The situation, she explains, is urgent. One indicator of gender disparity across the world: globally, 67 percent of girls self-select out of high-level math and science classes before the age of 15. 

To address the problem, Emerson stresses the importance of incorporating gender equity into every aspect of school life, from curriculum to hiring and sports policies, as well as giving students the skills and knowledge they need to close gender gaps in leadership. That’s the basis of Teach About Women, a nonprofit organization of educators working to put gender equality at the center of school life. “With our team of 20 teachers, Teach About Women seeks to change how and what we’re teaching young generations,” she says.

Advice for a more equitable world

Emerson urges everyone—women, men, gender minorities, folks of every political persuasion—to question our present, our history, and the actions of others as we strive to build an equitable future. “When you’re applying to companies, pay attention to the gender distribution. Ask questions about parental leave policies,” she advises as an example. “Consider your own unconscious biases, and think about what gender parity would look like.”

From the origins of agriculture to the modern-day workplace, Emerson’s book, Women, Gender and Power: A New Global History, sheds new light on stories ignored by most textbooks. 

For example: “In the 1300s, all the beer brewers in England were women,” she notes. “By the 1600s, beer became a more profitable commercial product, and men had replaced women by systematically removing them from the workforce. The same happened with the tech industry in the late ‘40s. I want people to explore these lesser-known trends from history and learn strategies to avoid repeating these mistakes.”

“Another piece of advice, especially for young people,” she says, is to build community. “If you have an idea that feeds off your strengths, build a community to support your cause and yourself in the journey. You need more good ideas to build something that will last.”

How does Teach About Women work?

Teach About Women launched in New York City, working with private, charter and public schools in the tri-state area. “Now we focus on K-12 schools nationwide,” Emerson says. “In addition to the curriculum we offer, we train and certify teachers as Educators for Gender Equity. That means they have concrete practices for diffusing unconscious bias, and other factors that, slowly but surely, solidify gender stereotypes in young people’s minds.”

The goal, she says, is to extend Teach About Women’s reach to public schools across the US. “In a month, we’ve been to 15 schools and impacted not just teachers but about 5,000 students too,” she says. “By 2026, we aim to reach one million students.”

How can people support the cause?

“We are at a gender reckoning moment now,” she says. “On the one hand, we are witnessing victories, such as a bi-racial woman of color being our Vice-President, and on another hand, the Covid-19 crisis pushed three million women out of the workforce.
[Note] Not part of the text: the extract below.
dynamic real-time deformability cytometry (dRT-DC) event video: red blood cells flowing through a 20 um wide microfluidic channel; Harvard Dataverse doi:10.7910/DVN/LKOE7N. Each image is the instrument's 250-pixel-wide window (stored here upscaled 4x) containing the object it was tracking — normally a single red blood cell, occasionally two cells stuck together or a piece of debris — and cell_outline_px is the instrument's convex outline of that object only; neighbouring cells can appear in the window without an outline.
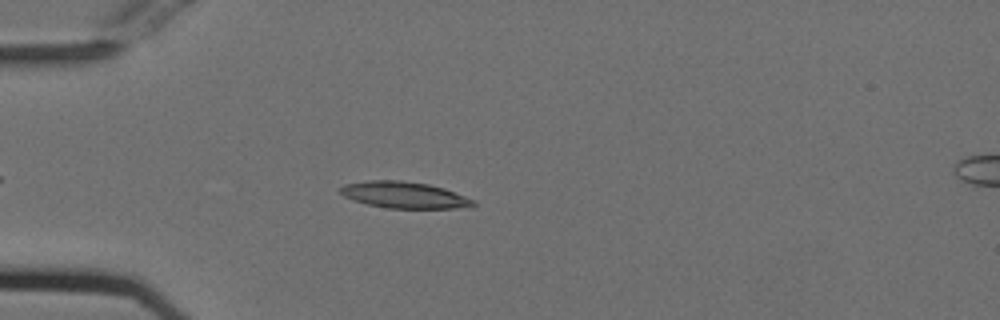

We need people to support and contribute to ensure that power is not used against women and instead creates a level field to let them access power and authority for themselves.”

“To contribute, you can join Teach About Women’s free programs for teachers, parents, and students,” she notes. “If you believe that gender equity should be a part of every aspect of school life, you can make a donation or connect us with the K-12 schools in your communities.”

Another way to get involved: The organization’s first-ever women’s history walkathon is being planned for May 2022 in Central Park. 

“We’ll visit the statues of notable men and talk about some notable women who could have also been represented in those statues,” she says. “The walk will end on the Central Park’s first-ever statue of three women. People of every age can join us.” 

What’s Next for You? 

“We’re coming up with pilot programs for US and global history to introduce into five schools by the end of the year,” Emerson explains. “Moreover, we aim to pilot our program to certify Educators for Gender Equity in 25 schools.”